So, no, I don’t necessarily see “Documentary Filmmaking: Redux” as the key that’s going to unlock a bright new future for the series. But I do look at it as yet another inspiring, hilarious, moving, example of why I’m so glad Team “Community” is out there, pushing the outer edge of the sitcom envelope, finding new and strange and brilliant ways to tell stories about this very diverse (minus Hispanics, alas) group of people who came together through a cosmic quirk of fate and now can’t live without each other. Beyond whatever financial concessions Sony makes in renewal negotiations, I can’t come up with a legitimate business reason for NBC to bring the show back next year. But I can think of a million artistic ones. This is the kind of show any TV executive who actually cares about the medium should be proud to be associated with, whether that’s for another half season, for another year to let Jeff get his bachelor’s degree or, heaven help us, beyond that (again, see the absurd impossibility that is “Chuck” season 5).
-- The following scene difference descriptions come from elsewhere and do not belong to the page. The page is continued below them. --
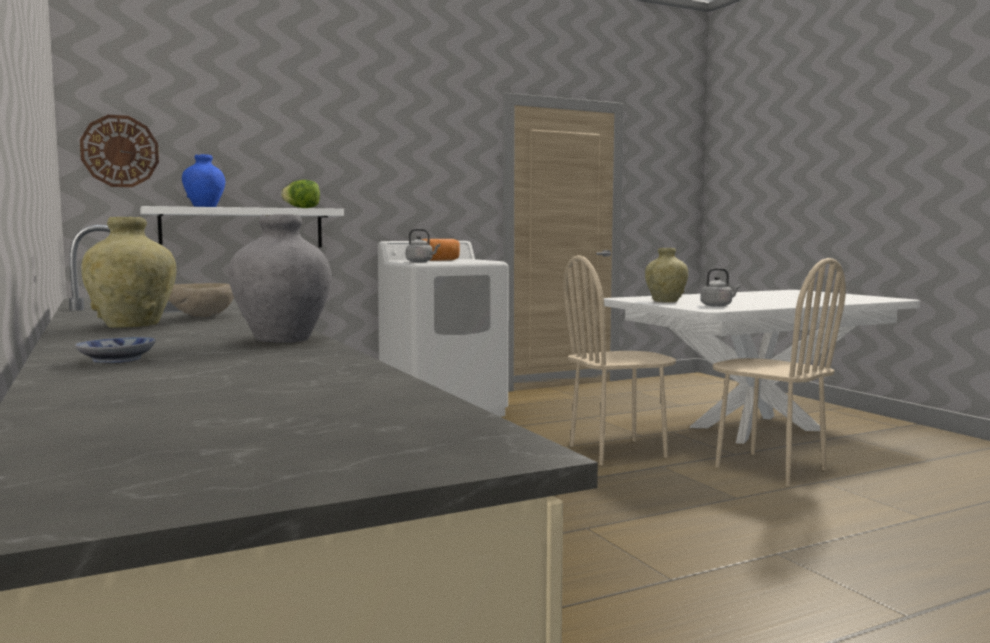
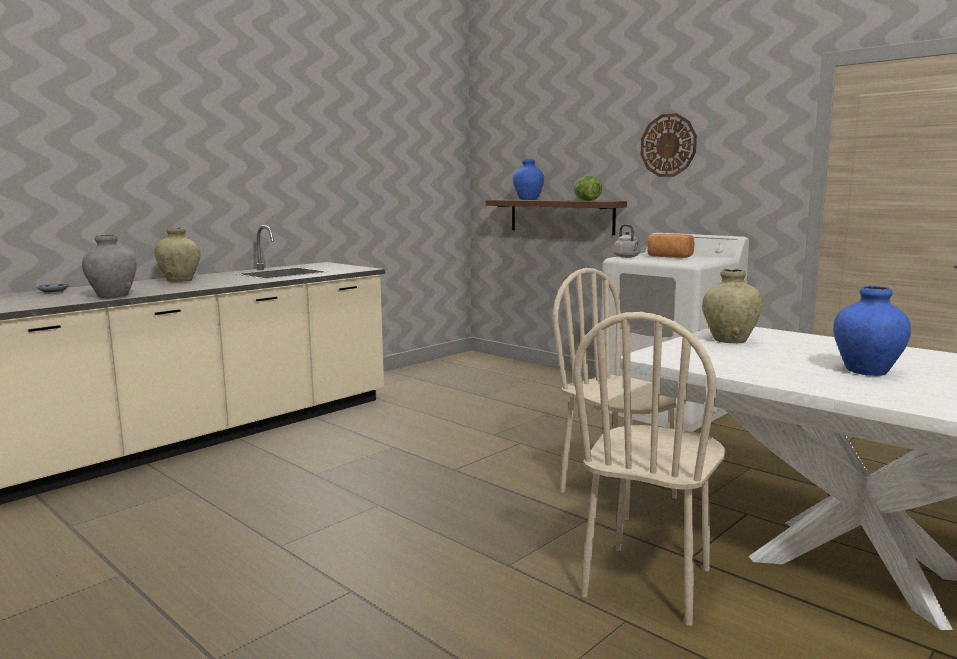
camera: 70 degrees right, 5 degrees up
(120, 151) = (496, 159): wall clock -> wall clock (668, 145)
(200, 317) = (221, 281): beige bowl -> none
(243, 228) = (561, 216): white shelf -> brown shelf
(718, 305) = (710, 357): grey kettle -> none
(764, 299) = (866, 371): none -> blue vase

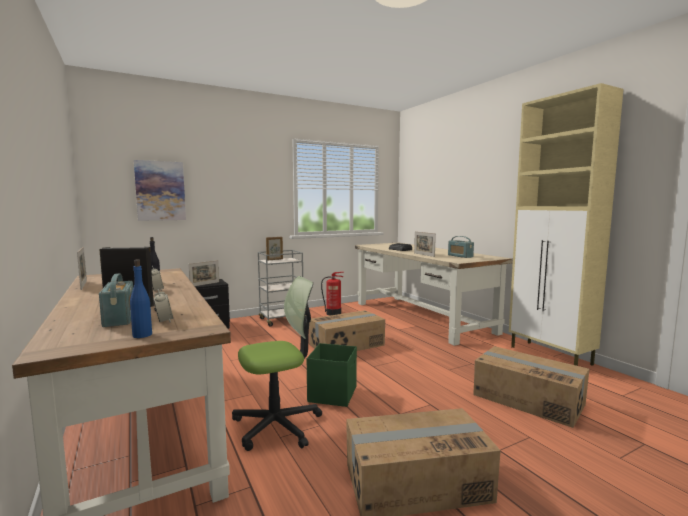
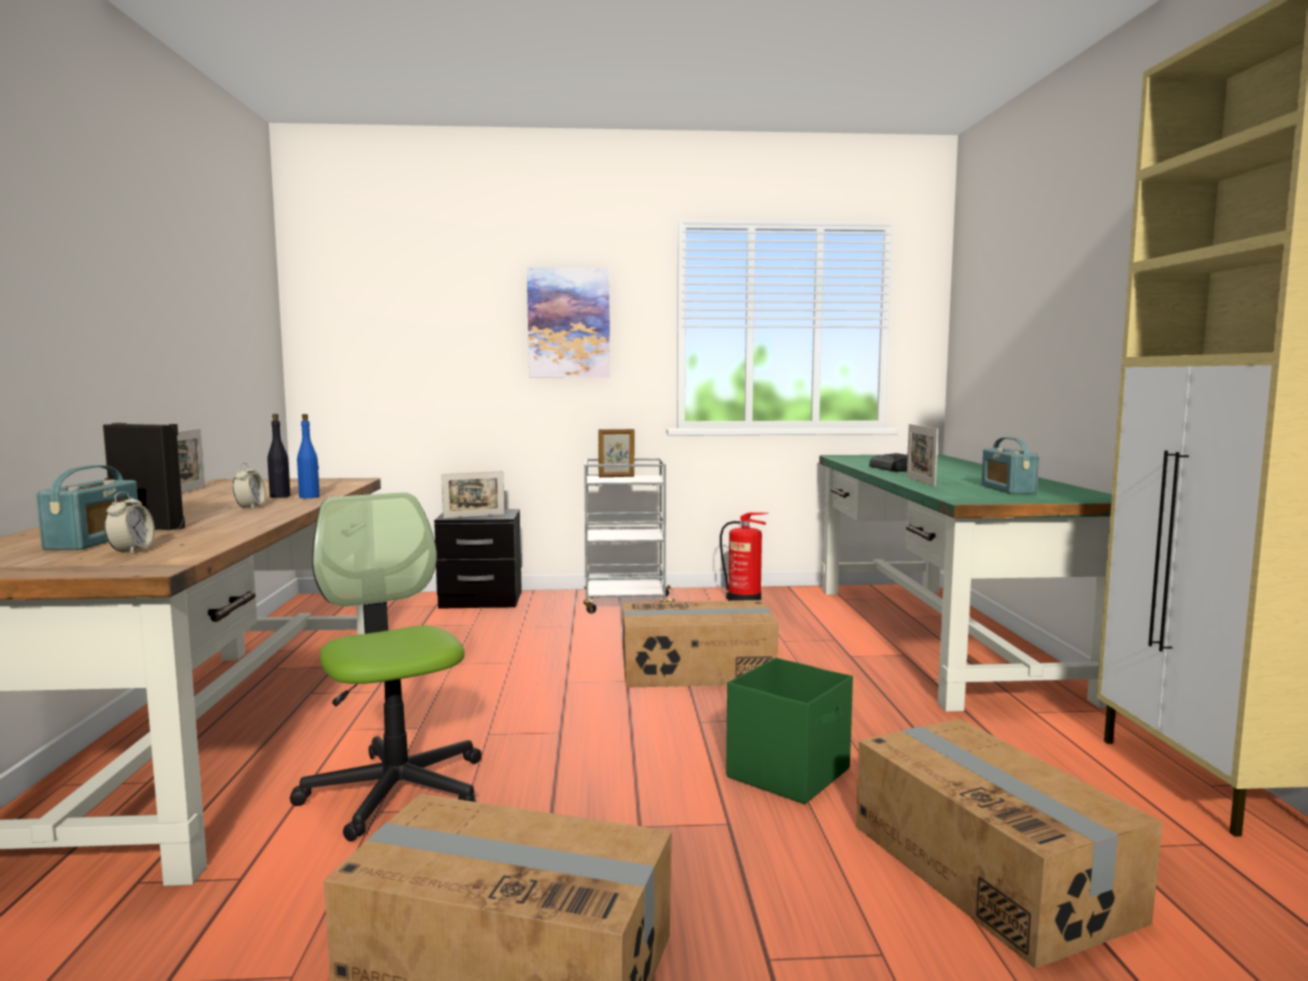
camera: 25 degrees right, 0 degrees up
(142, 335) = (53, 566): blue bottle -> blue bottle (309, 497)
(160, 191) = (414, 336): picture -> picture (569, 323)
(277, 425) = (395, 790): office chair -> office chair turned 120 degrees counterclockwise
(333, 394) = (556, 758): green storage box -> green storage box (790, 773)
(421, 317) = (940, 637): beige desk -> green desk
-Alan Sepinwall’s review of tonight’s “Community.”
Tonight’s episode was all of what Community is: It’s smarter than you, it’s hilarious, it’s poignant, and above all it’s a show that respects storytelling. After all of the Community scheduling brouhaha is over, and after all of the NBC executives have put the axe in it in favor of another soon-to-fail experiment because it might get more eyeballs, we’ll still have the stories.
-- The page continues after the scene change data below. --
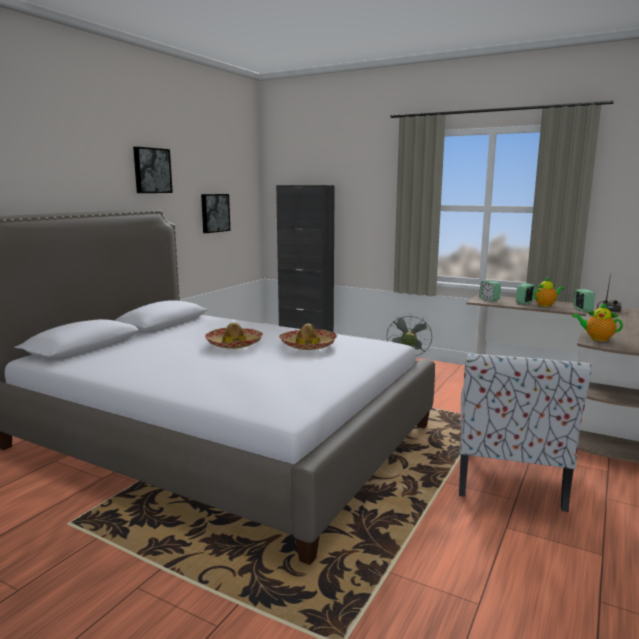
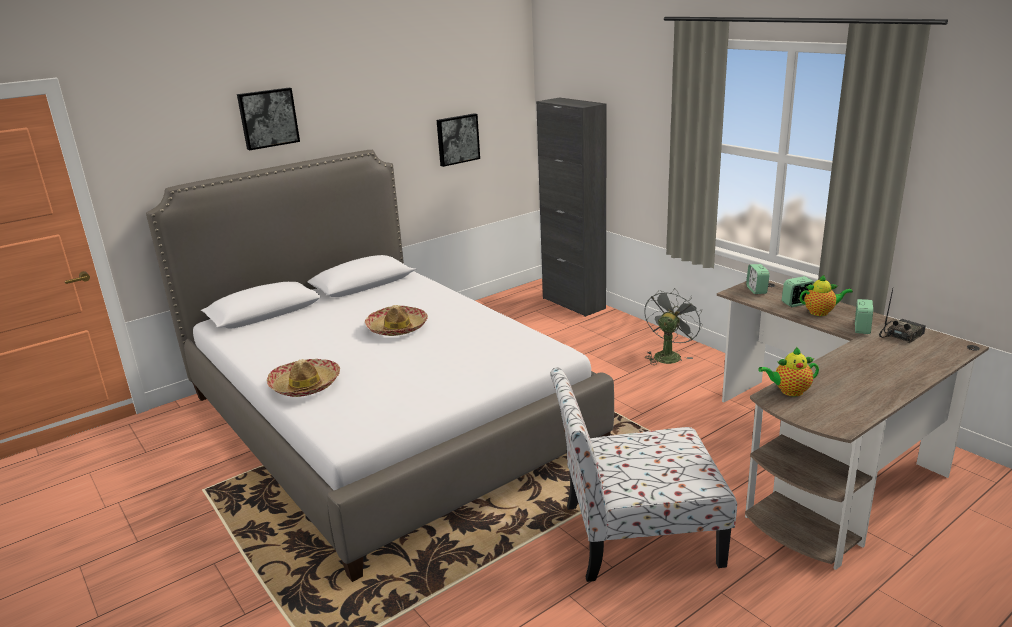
camera: 25 degrees right, 10 degrees up
(151, 170) = (364, 104): picture -> picture (268, 118)
(308, 345) = (468, 341): hat -> hat (305, 385)
(508, 475) = (636, 535): chair -> chair turned 45 degrees clockwise
(596, 338) = (789, 391): teapot -> teapot turned 60 degrees counterclockwise

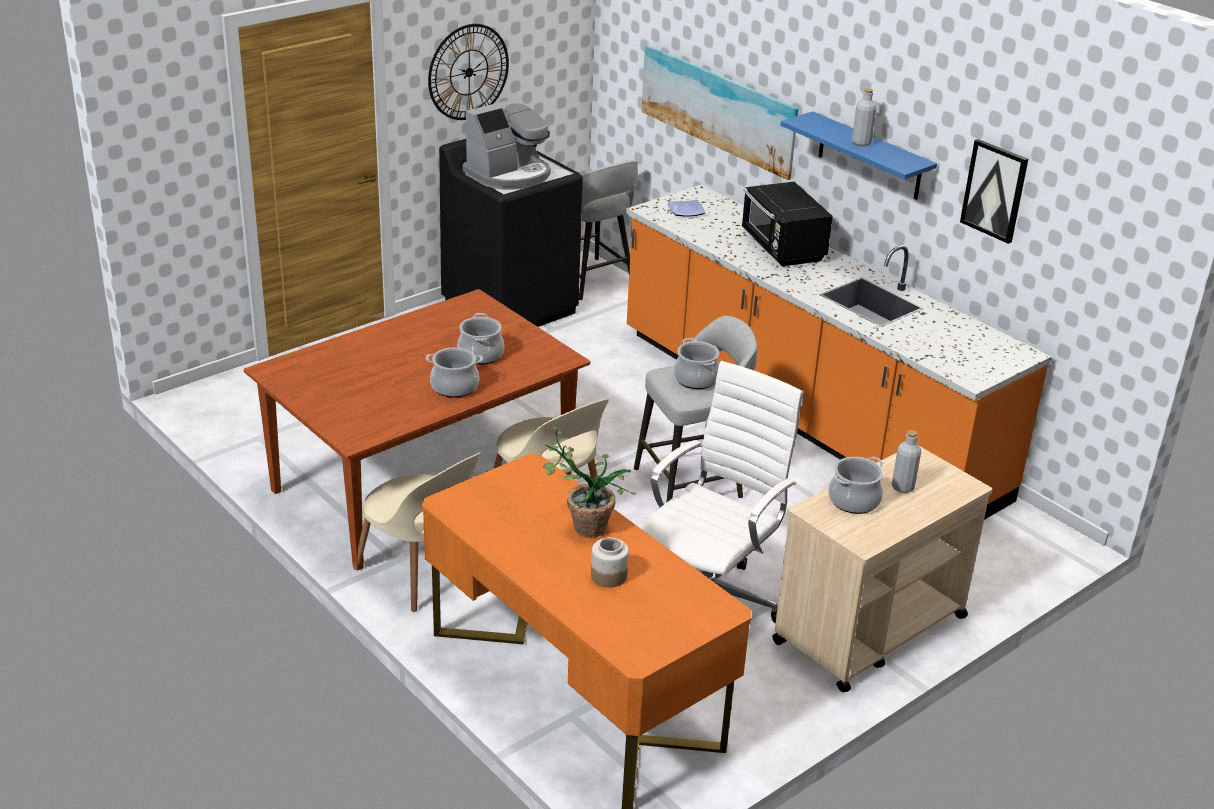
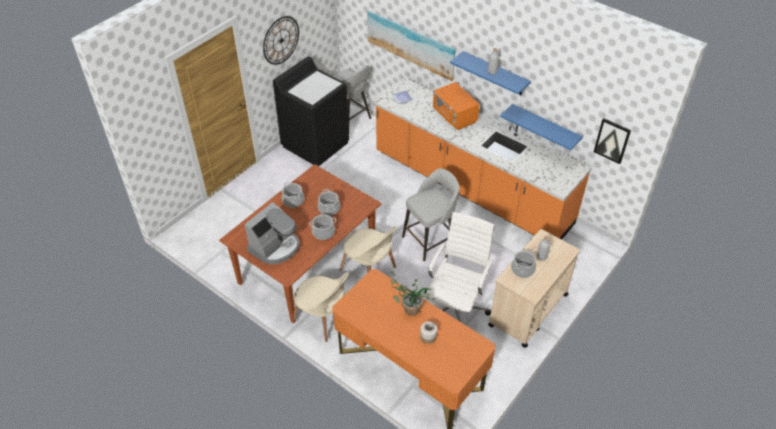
camera: 10 degrees left, 15 degrees up
(509, 175) = (311, 90): coffee machine -> coffee machine (275, 247)
(696, 379) = (431, 201): cooking pot -> cooking pot (293, 201)
(782, 249) = (454, 117): black microwave -> orange microwave
(961, 271) = (545, 127): none -> blue shelf
(994, 190) = (561, 95): picture -> picture (612, 140)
We’ll have a TV show that was impecably ambitious for basic TV, a show that was never brainless enough for the CBS-loving mass market, and a show that scoffed at the setup-punchline-laughtrack simplicity of other sitcoms.
Community is a show that respects the art of storytelling, respects its audience, and respects the core humanity beneath our hard candy coating. I’d be happy to see it go on for Six Seasons and a Movie, but I’m grateful I get to see at least three.